There's too many weed/neon/felt Sublime posters in this room and someone just put on a Hunter S. Thompson movie. Save me, now.
I just need someone to hold me and tell me i dont turn boys gay
you left your shoes but remembered to take your vodka. i see where your priorities are.
whoever threw up in my shampooo bottle is totally getting defriended on facebook.
i tried to stop you. you just kept saying your split ends needed punishment.
My liver was like a college freshman on spring break. It would've danced topless on tables if it could have.
The cab driver was nice enough to let you finish your beer in the car, but you crossed the line when you started to pee in the empty bottle
Either I'm too drunk or she gave me a hand job to the rhythm of jingle bells.
Dude I'm at a Marijuana dispensary party. They are giving away BAGS of edibles
How do you keep ending up in these situations?

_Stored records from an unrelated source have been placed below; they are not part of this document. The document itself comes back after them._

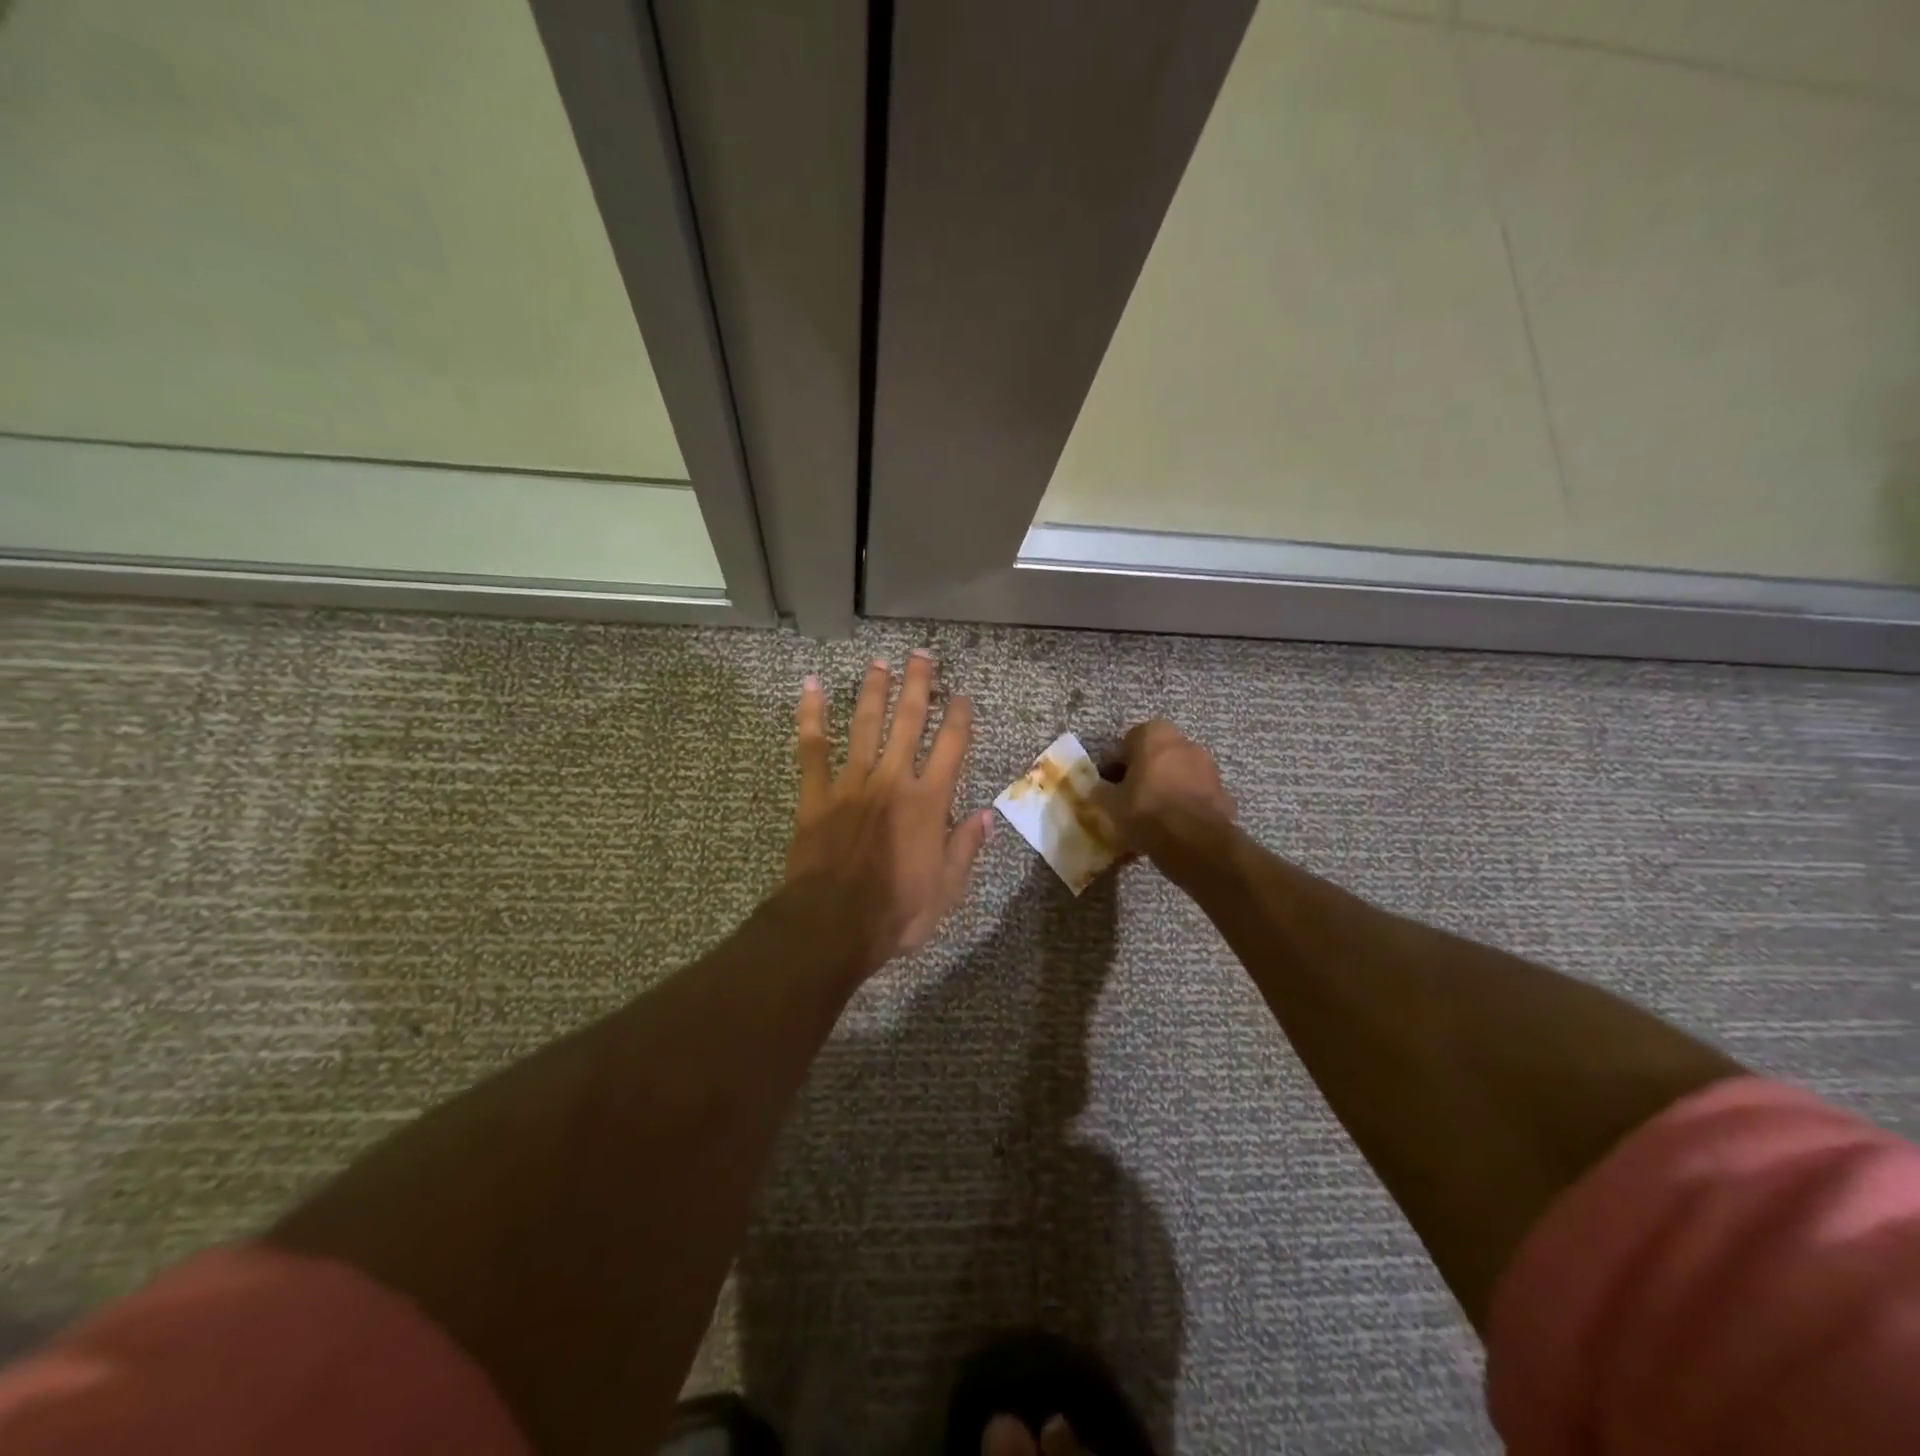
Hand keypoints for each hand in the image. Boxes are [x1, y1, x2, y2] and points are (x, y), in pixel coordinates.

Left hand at [785, 651, 991, 970]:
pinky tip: (809, 687)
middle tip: (921, 656)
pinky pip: (812, 748)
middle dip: (918, 686)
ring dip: (873, 692)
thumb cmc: (896, 912)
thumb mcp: (947, 889)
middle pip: (909, 722)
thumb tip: (985, 815)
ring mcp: (852, 783)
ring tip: (879, 663)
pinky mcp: (816, 794)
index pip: (951, 748)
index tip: (962, 696)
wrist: (833, 925)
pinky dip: (810, 716)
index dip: (959, 718)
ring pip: (865, 726)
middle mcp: (893, 781)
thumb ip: (965, 847)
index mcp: (929, 802)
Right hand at [1092, 720, 1235, 858]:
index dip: (1115, 765)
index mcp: (1153, 734)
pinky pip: (1195, 791)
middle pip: (1155, 754)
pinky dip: (1185, 801)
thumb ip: (1102, 790)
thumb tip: (1099, 788)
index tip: (1110, 785)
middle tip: (1130, 797)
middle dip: (1143, 772)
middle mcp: (1184, 741)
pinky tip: (1174, 823)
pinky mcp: (1222, 789)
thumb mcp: (1110, 802)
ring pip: (1178, 772)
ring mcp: (1208, 764)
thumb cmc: (1146, 811)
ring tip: (1153, 813)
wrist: (1194, 841)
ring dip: (1166, 785)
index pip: (1126, 743)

My dad is their accountant
The fact that me being able to walk down stairs is an accomplishment in my books pretty much explains how I am
Okay, tomorrow we'll have a day of life-sorting and plasma-selling.
Hey Cat, it's Michael. You made out with me for a hot dog last night and I feel super used.
I'm going to become fluent in fucking Belgian boys
I have no reason to put on pants anymore. This is my new reality.
DO NOT FUCK YOUR ENGAGED GAY NEIGHBOR!
Holy. shit. Chris has no pants on. In public. Fuck. Need you.